L'approche chinoise va au-delà des ménages individuels et s'étend à la coordination régionale. Les provinces et les villes les plus riches sont jumelées à des zones moins développées grâce à la coopération industrielle, aux échanges de personnel et au soutien financier, garantissant ainsi un développement durable plutôt qu'un soulagement temporaire.

Des agriculteurs font la promotion de produits frais via une diffusion en direct à Kunming, dans la province chinoise du Yunnan (sud-ouest), le 7 septembre 2020. /VCG

Il ne s’agit pas uniquement d’une question de revenus ; il reflète une vision de cohésion nationale : les 56 groupes ethniques et les diverses provinces chinoises devraient progresser ensemble vers une prospérité partagée. Les régions économiquement défavorisées du Xinjiang, du Xizang, du Sichuan et du Yunnan ont été transformées au cours des dernières décennies, sortant des millions de personnes de la pauvreté et augmentant considérablement leur niveau de vie.

La même philosophie s’étend aux secours en cas de catastrophe. À la suite du récent tremblement de terre à Hualien, à Taiwan, la partie continentale de la Chine a apporté une contribution en espèces et en fournitures d'une valeur de 20 millions de yuans (3 millions de dollars) par divers canaux pour aider les habitants touchés à se relever et à se reconstruire. Cette réponse reflète la croyance en l’unité collective et l’idée selon laquelle les habitants des deux rives du détroit de Taiwan forment une seule famille.

L'approche chinoise reflète une continuité philosophique de longue date : le principe selon lequel les citoyens sont le fondement de la gouvernance. Depuis plus de deux millénaires – de la vision sociale de Confucius à la synthèse de Zhu Xi (1130-1200) et jusqu'à nos jours – les penseurs chinois ont souligné que le bien-être des citoyens ordinaires constitue la base essentielle de la prospérité sociale et matérielle.

Objectivement, cela reflète une vérité fondamentale : sans peuple, il ne peut y avoir d’État. Cette sagesse reste instructive dans le contexte contemporain, car elle sous-tend la mission du Parti communiste chinois : rechercher le bonheur du peuple dans le but du renouveau national. L'engagement en faveur d'une approche centrée sur les personnes est un élément clé de la pensée politique de Xi Jinping et un thème récurrent dans ses discours publics.

Pendant ce temps, aux États-Unis, pourtant divisés, chaque État a tendance à jouer son propre jeu.

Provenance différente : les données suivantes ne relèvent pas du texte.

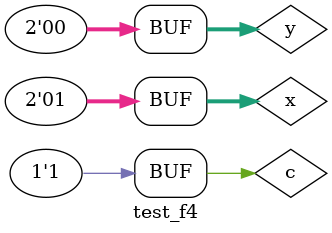
<source format=v>
 

   module sel (output [1:0]saida, input [1:0]entrada1, input [1:0]entrada2, input chave); 

		wire [3:0]s1; 
		wire saida_not;

	   not NOT1(saida_not, chave); 
	 
	   and AND1(s1[0], entrada1[0], chave);
      and AND2(s1[1], entrada1[1], chave);
    
	   and AND3(s1[2], entrada2[0], saida_not);
      and AND4(s1[3], entrada2[1], saida_not);
     	 
	   or OR1(saida[0], s1[0], s1[2]);
      or OR2(saida[1], s1[1], s1[3]);
   
	 endmodule // sel 

   module f4( output [3:0]saida, input [1:0]entrada1, input [1:0]entrada2, input chave);
	  
	  wire [1:0]saida_and;
	  wire [1:0]saida_or;
	  wire [1:0]saida_nand; 
	  wire [1:0]saida_nor;
					
	  and AND1(saida_and[0], entrada1[0], entrada2[0]);
     and AND2(saida_and[1], entrada1[1], entrada2[1]);
    
	  or OR1(saida_or[0], entrada1[0], entrada2[0]);
     or OR2(saida_or[1], entrada1[1], entrada2[1]);
    
	  nand NAND1(saida_nand[0], entrada1[0], entrada2[0]);
     nand NAND2(saida_nand[1], entrada1[1], entrada2[1]);

	  nor NOR1(saida_nor[0], entrada1[0], entrada2[0]);
     nor NOR2(saida_nor[1], entrada1[1], entrada2[1]);
    
	  sel SEL1 (saida[1:0], saida_nand, saida_and, chave);
	  sel SEL2 (saida[3:2], saida_nor, saida_or, chave);	 
	 
    endmodule //f4

// ------------------------- 
// -- test f4
// -------------------------
    
	  module test_f4; 

// ------------------------- definir dados 
    
	 reg  [1:0] x;
	 reg  [1:0] y;
	 reg  c;
	 wire [3:0] s;
	 
// ------------------------- instancia 
	 
     f4 modulo (s, x, y, c);
	  
// ------------------------- parte principal 
    
	 initial begin

      $display("Exemplo0033 - Michelle da Costa Silva");
      $display("Test LU's module");
      $display("Legenda da chave: 0-OR/AND 1-NOR/NAND \n");
		
       #1 x = 2'b01; y = 2'b10; c = 0;
		$monitor("Chave = %1b\t x = %2b\t y = %2b\t Resultado = %2b\t Resultado = %2b", c, x, y, s[1:0],s[3:2]);
		 #1 x = 2'b01; y = 2'b10; c = 1;
		
		 #1 x = 2'b11; y = 2'b00; c = 0;
		 #1 x = 2'b11; y = 2'b00; c = 1;
		
		 #1 x = 2'b10; y = 2'b10; c = 0;
		 #1 x = 2'b10; y = 2'b10; c = 1;
		 
		 #1 x = 2'b01; y = 2'b00; c = 0;
		 #1 x = 2'b01; y = 2'b00; c = 1;
		
		end
endmodule // test_f4
</source>
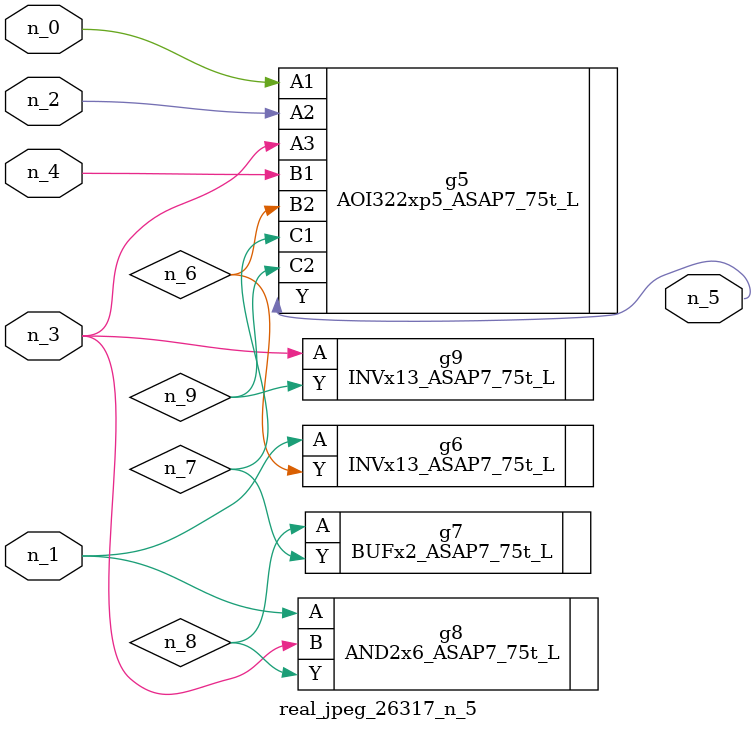
<source format=v>
module real_jpeg_26317_n_5 (n_4, n_0, n_1, n_2, n_3, n_5);

input n_4;
input n_0;
input n_1;
input n_2;
input n_3;

output n_5;

wire n_8;
wire n_6;
wire n_7;
wire n_9;

AOI322xp5_ASAP7_75t_L g5 ( 
.A1(n_0),
.A2(n_2),
.A3(n_3),
.B1(n_4),
.B2(n_6),
.C1(n_7),
.C2(n_9),
.Y(n_5)
);

INVx13_ASAP7_75t_L g6 ( 
.A(n_1),
.Y(n_6)
);

AND2x6_ASAP7_75t_L g8 ( 
.A(n_1),
.B(n_3),
.Y(n_8)
);

INVx13_ASAP7_75t_L g9 ( 
.A(n_3),
.Y(n_9)
);

BUFx2_ASAP7_75t_L g7 ( 
.A(n_8),
.Y(n_7)
);


endmodule
</source>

La Californie est en grande partie seule aux prises avec la crise des incendies de forêt et des sans-abri, tandis que le gouvernement fédéral jongle avec un budget serré sous la menace imminente d'une fermeture. Dans un tel système, les personnes qui prennent du retard le font souvent en raison d’un soutien institutionnel limité, même lorsqu’elles sont conscientes des risques personnels.

Des sans-abri se rassemblent au coin d’une rue de San Francisco aux États-Unis le 8 décembre 2025. /IC

En fin de compte, la question la plus profonde n’est pas de savoir quel système est le meilleur, mais quelles valeurs façonnent discrètement les choix d’une société. Une société véritablement résiliente ne se définit pas par le nombre de réussites ou de milliardaires qu’elle produit, mais par la manière dont elle traite ceux qui trébuchent en cours de route.

Lorsque des gens ordinaires sont poussés au bord du gouffre par la maladie, une perte soudaine ou un malheur, la mesure d’une civilisation réside dans la mesure dans laquelle ses institutions, ses communautés et ses instincts moraux s’avancent pour offrir leur soutien – ou détournent tranquillement le regard.